1. Introduction

1.1. API’s of feature selectors

Available selectors follow the scikit-learn API using the base estimator and selector mixin:

Transformer:

The base object, implements a fit method to learn from data, either:

selector.fit(data, targets)

To select features from a data set after learning, each selector implements:

data_selected = selector.transform(data)

To learn from data and select features from the same data set at once, each selector implements:

data_selected = selector.fir_transform(data, targets)

To reverse the selection operation, each selector implements:

data_reversed = selector.fir_transform(data)

Feature selectors accept the same inputs that in scikit-learn:

  • data: array-like (2-D list, pandas.Dataframe, numpy.array) or sparse matrices;
  • targets: array-like (1-D list, pandas.Series, numpy.array).

The output will be of the following type:

  • data_selected: array-like (2-D list, pandas.Dataframe, numpy.array) or
    sparse matrices;
  • data_reversed: array-like (2-D list, pandas.Dataframe, numpy.array) or
    sparse matrices;

Sparse input

For sparse input the data is converted to the Compressed Sparse Rows representation (see scipy.sparse.csr_matrix) before being fed to the sampler. To avoid unnecessary memory copies, it is recommended to choose the CSR representation upstream.

1.2. Problem statement regarding data sets with redundant features

Feature selection methods can be used to identify and remove unneeded, irrelevant and redundant attributes from data that do not contribute to the accuracy of a predictive model or may in fact decrease the accuracy of the model. Fewer attributes is desirable because it reduces the complexity of the model, and a simpler model is simpler to understand and explain.

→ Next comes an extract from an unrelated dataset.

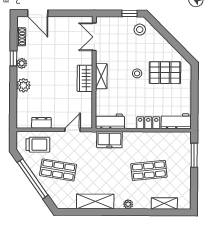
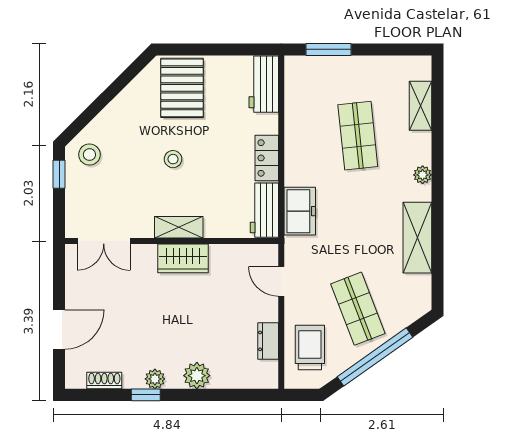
door: (38, 13) -> (59, 329), moved
pallet: (165, 73) -> (182, 88), moved
locker: (148, 123) -> (267, 158), moved
shop shelf: (58, 170) -> (358, 309), turned -30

Here is one of examples of feature selection improving the classification quality:

>>> from sklearn.datasets import make_classification
>>> from sklearn.linear_model import SGDClassifier
>>> from ITMO_FS.embedded import MOS

>>> X, y = make_classification(n_samples=300, n_features=10, random_state=0, n_informative=2)
>>> sel = MOS()
>>> trX = sel.fit_transform(X, y, smote=False)

>>> cl1 = SGDClassifier()
>>> cl1.fit(X, y)
>>> cl1.score(X, y)
0.9033333333333333

>>> cl2 = SGDClassifier()
>>> cl2.fit(trX, y)
>>> cl2.score(trX, y)
0.9433333333333334

As expected, the quality of the SVGClassifier’s results is impacted by the presence of redundant features in data set. We can see that after using of feature selection the mean accuracy increases from 0.903 to 0.943.